Although I’m totally excited to become a mom, one thing that I worry about is staying social and close with my friends after I have the baby. I’m sure that Patrick and I will find ways to make it work, but I always hear about how hard it is to keep friends once you’re a parent. It might be one of those things that people like to complain or scare you about (like “oh, you’ll never get through college without pulling all-nighters!” or “in order to get ahead in x, y, or z, company, you have to put in 80 hour weeks!”), but I’m sure that there is some truth to it. You do become responsible for another human being, after all.

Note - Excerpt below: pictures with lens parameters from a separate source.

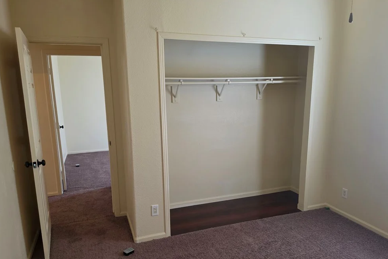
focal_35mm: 25
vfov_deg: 51.2
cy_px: 142
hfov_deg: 71.5
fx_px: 269
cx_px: 198
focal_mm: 6.5
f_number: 1.4
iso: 200
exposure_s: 1/120
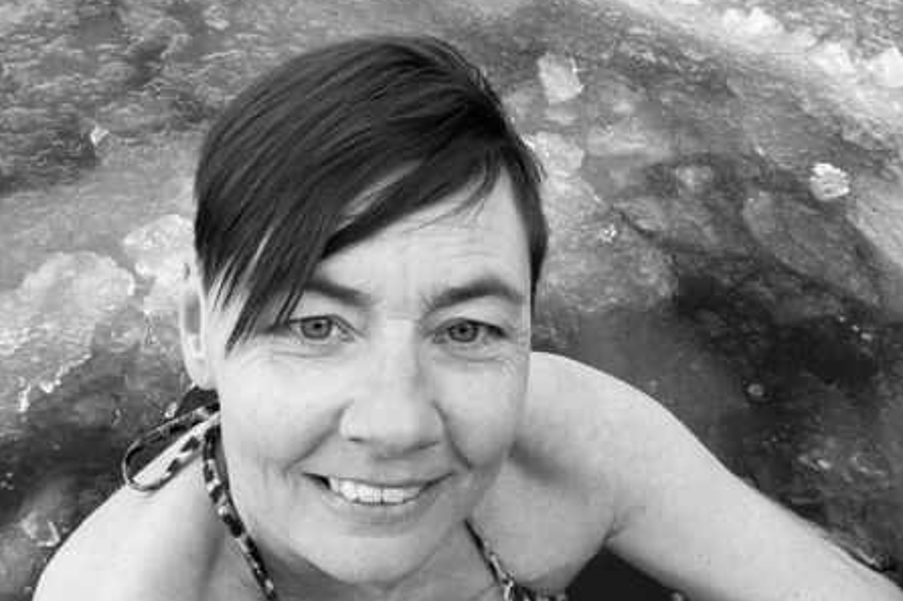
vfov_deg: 31.8
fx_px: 1053
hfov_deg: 46.4
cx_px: 454
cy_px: 255
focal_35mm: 42
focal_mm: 2.71
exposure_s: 1/121
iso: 32
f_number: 2.2
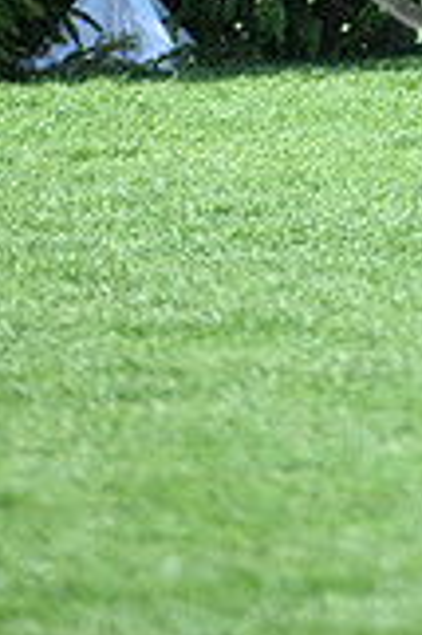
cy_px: -477
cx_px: 629
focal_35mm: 937
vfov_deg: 2.2
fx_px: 16510
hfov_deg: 1.5
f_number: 4.5
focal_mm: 260
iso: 500
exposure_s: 1/1250
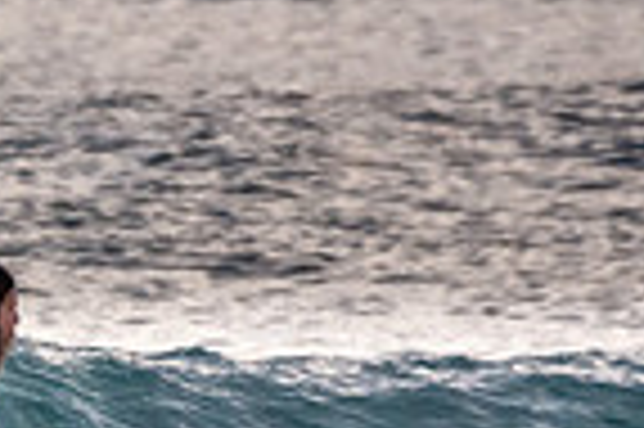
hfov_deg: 0.9
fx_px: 42455
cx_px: -131
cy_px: 511
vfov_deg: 0.6
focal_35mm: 2376
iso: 1400
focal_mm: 390
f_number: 5.6
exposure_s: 1/1000
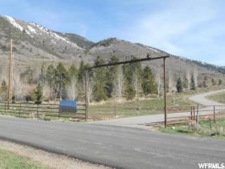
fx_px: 247
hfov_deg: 49.0
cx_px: 112
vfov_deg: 37.7
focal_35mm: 38
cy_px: 84
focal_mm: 6.9
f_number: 3.9
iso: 80
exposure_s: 1/500
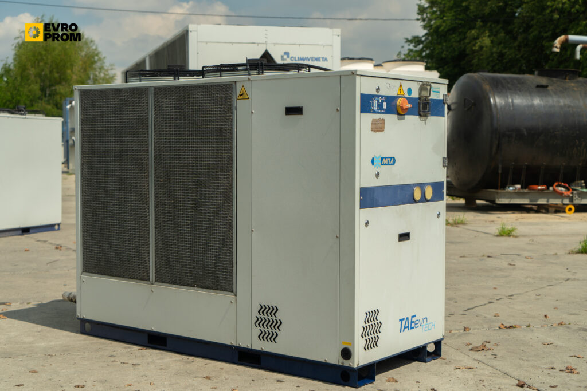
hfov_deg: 36.9
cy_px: 196
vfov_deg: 25.1
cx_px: 294
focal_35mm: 54
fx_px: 881
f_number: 5.6
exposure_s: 1/500
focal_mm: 54
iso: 125
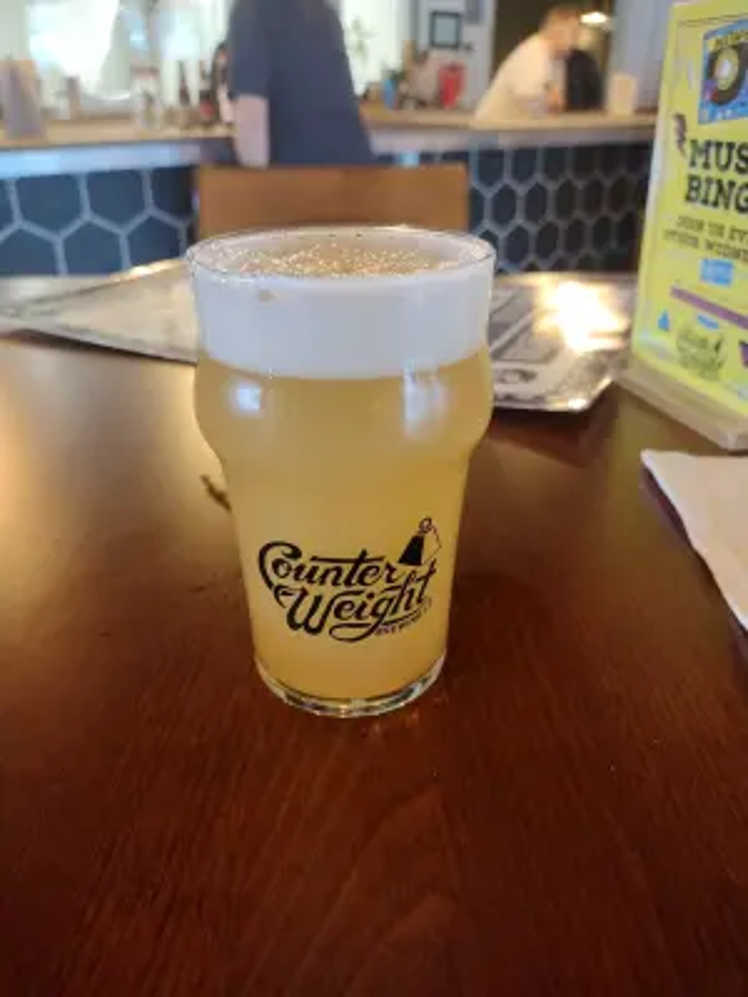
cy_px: 498
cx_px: 374
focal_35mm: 27
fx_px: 778
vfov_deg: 65.3
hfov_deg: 51.4
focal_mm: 4.71
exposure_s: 1/40
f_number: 1.7
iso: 244
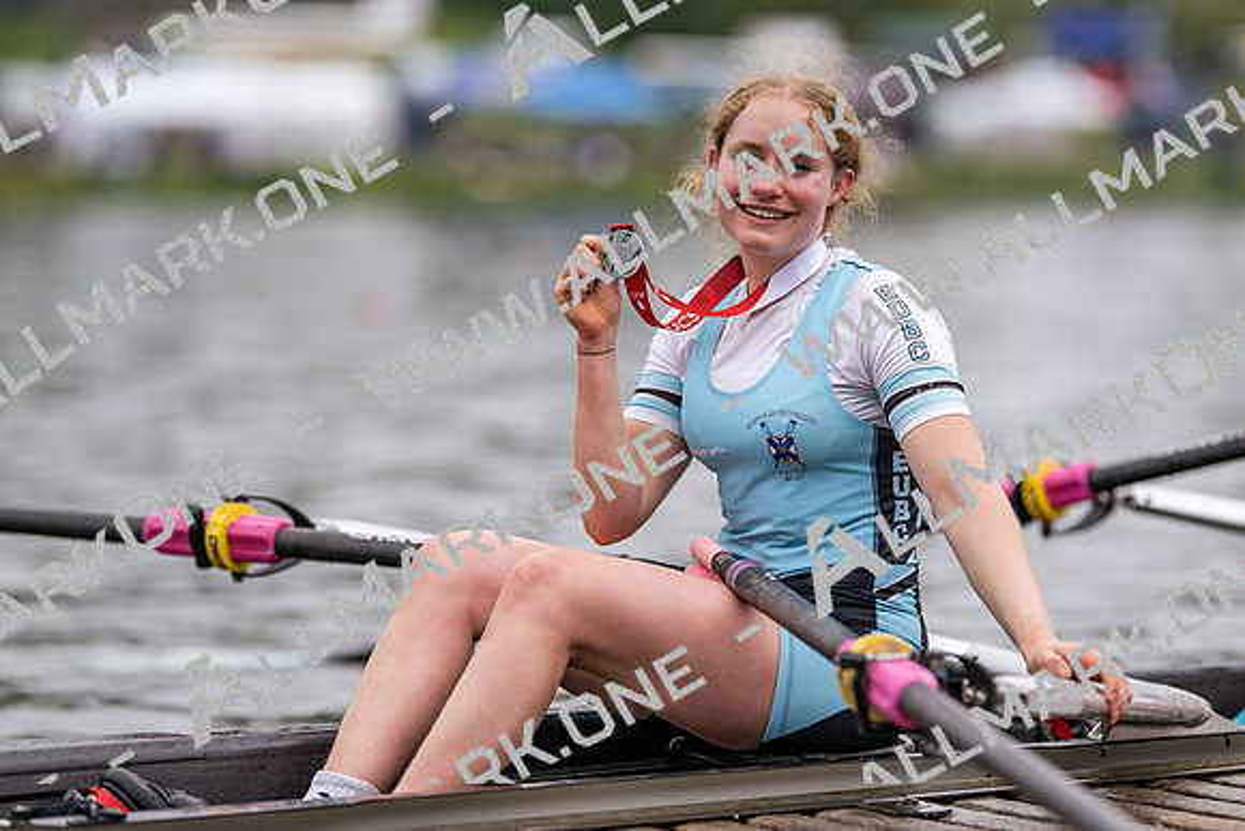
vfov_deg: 10.2
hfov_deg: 15.2
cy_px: 416
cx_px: 622
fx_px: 4670
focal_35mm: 135
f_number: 1.8
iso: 64
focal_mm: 135
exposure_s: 1/2000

I was thinking a lot about this last night, so I decided to do some searching to see if other people have creative suggestions for how to stay close with friends once you become a parent. Unfortunately, there’s not much out there. Here are the only relevant articles that I found:
- -This kind of crazy/angry post on the Berkeley parents network about a mom who is mad at her friends who don’t have kids
- -An article about how to make new friends once you’re a mom (I want to keep my old friends in addition to making new ones, so all of this isn’t relevant to me).
- -Can moms keep friends without kids? I certainly hope so!
- -This article actually has useful tips for staying close with friends after having kids and she follows up with this one about how you envision your life goals as a parent
- -A general advice piece about making and keeping friends as an adult
Other than these articles, the only things I found were “ways to help your kids make friends” or “how to make your baby social.” Not what I’m looking for.
Here are my ideas for how to stay close with my friends after we have our daughter:
- -Stay involved with sports (Patrick is currently on 2 soccer teams and I played before I got pregnant). We’ve discussed either bringing our daughter to the early games and rotating who plays or having some of our friends “babysit” while we both play (I’m talking to you, Team Amuuurica!).
- -Invite people over to our house more frequently for dinner or to just hang out.
- -If our daughter can handle it, taking her out to restaurants earlier in the night.
- -Rotate who takes care of the baby so that we can both have one night out per week separately to hang out with friends.
- -When she’s older, have one set of our parents (hey Mom and Dad!) take care of her for a weekend so that Patrick and I can either take a trip alone or with friends.
I think that with enough effort, I’ll be fine and will be able to maintain my friendships. I’m sure that my life will change a lot and that things won’t work out perfectly, but I’m ready for the challenge and my friends are really important to me! After viewing an episode of Pregnant in Heels where the mom literally hadn’t changed out of her sweatpants or even showered for 4 days because she never left the house, I vow to not become that person!